*AIM OF THE EXERCISE*: The response should contain only those lines of the entries below that include the string "مقاله".

*DATASET EXCERPTS*:
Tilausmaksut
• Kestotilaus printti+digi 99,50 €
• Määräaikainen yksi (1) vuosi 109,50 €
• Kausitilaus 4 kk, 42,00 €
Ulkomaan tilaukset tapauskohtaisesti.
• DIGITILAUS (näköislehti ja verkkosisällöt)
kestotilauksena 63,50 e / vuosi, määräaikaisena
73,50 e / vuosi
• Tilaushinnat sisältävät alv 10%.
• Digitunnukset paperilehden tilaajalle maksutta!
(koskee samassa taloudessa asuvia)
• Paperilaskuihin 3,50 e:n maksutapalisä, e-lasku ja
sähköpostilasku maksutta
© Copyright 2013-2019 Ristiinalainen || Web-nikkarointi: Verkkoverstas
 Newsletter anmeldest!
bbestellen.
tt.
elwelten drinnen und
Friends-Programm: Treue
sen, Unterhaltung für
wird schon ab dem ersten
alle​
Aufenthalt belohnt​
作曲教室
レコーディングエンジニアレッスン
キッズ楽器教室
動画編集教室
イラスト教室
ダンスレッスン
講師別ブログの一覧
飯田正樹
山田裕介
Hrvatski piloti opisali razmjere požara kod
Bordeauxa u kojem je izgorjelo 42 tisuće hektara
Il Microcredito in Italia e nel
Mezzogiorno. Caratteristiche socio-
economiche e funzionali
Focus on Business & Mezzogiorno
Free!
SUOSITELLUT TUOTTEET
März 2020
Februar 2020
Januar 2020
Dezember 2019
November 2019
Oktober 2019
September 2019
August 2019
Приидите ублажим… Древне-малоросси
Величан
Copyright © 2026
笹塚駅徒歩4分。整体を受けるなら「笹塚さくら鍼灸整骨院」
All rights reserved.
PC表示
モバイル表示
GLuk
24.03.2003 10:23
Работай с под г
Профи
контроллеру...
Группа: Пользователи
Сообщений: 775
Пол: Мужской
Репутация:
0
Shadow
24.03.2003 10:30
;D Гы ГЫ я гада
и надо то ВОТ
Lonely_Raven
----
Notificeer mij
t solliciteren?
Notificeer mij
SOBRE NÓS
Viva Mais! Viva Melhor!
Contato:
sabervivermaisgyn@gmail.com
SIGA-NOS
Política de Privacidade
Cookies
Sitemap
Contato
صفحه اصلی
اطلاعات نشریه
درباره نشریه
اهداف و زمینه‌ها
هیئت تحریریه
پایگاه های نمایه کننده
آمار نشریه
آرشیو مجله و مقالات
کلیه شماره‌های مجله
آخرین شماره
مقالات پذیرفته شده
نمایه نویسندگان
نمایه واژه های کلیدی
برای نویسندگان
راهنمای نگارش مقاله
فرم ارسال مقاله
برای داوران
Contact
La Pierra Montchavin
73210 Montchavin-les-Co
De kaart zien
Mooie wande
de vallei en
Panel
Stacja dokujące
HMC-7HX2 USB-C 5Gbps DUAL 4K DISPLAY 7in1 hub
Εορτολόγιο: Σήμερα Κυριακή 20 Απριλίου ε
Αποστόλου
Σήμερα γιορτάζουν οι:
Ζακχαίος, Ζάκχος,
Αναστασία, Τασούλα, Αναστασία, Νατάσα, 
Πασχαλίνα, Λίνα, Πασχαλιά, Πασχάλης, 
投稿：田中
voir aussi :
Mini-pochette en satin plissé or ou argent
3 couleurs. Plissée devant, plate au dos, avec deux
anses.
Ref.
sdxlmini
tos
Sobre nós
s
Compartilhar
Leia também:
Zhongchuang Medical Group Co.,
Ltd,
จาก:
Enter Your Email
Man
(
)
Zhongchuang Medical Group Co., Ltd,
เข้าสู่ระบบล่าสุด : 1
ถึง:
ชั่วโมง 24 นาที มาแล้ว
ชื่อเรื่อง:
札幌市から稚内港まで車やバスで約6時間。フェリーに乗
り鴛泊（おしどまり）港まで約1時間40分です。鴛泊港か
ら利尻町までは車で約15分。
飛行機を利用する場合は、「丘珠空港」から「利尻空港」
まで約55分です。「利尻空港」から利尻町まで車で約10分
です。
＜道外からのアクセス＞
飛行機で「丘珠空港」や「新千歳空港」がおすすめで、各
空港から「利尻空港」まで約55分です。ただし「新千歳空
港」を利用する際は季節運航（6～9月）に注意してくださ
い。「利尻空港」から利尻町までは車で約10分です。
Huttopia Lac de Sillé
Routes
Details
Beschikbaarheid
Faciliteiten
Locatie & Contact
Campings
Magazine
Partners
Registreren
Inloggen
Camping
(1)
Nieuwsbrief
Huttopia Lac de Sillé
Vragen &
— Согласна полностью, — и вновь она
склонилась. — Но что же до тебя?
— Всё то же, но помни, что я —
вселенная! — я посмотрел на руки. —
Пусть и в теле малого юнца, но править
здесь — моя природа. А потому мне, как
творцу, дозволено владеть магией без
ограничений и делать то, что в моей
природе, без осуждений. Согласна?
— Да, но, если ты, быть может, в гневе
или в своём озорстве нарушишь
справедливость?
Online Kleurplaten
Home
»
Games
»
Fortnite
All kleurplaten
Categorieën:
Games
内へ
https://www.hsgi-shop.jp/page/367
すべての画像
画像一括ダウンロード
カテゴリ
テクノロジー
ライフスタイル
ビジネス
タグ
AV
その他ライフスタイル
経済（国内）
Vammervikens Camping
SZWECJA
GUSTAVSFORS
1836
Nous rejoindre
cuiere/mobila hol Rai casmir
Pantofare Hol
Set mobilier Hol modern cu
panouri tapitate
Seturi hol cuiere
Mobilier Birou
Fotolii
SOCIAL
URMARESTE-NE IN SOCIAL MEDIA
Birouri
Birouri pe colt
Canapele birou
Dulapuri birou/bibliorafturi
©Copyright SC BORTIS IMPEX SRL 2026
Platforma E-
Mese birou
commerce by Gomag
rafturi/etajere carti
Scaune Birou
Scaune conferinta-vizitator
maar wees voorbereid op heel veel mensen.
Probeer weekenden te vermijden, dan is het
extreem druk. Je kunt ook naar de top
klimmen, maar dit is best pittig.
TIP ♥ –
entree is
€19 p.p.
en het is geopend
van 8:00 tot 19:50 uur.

*FINISHED EXERCISE*:
راهنمای نگارش مقاله
فرم ارسال مقاله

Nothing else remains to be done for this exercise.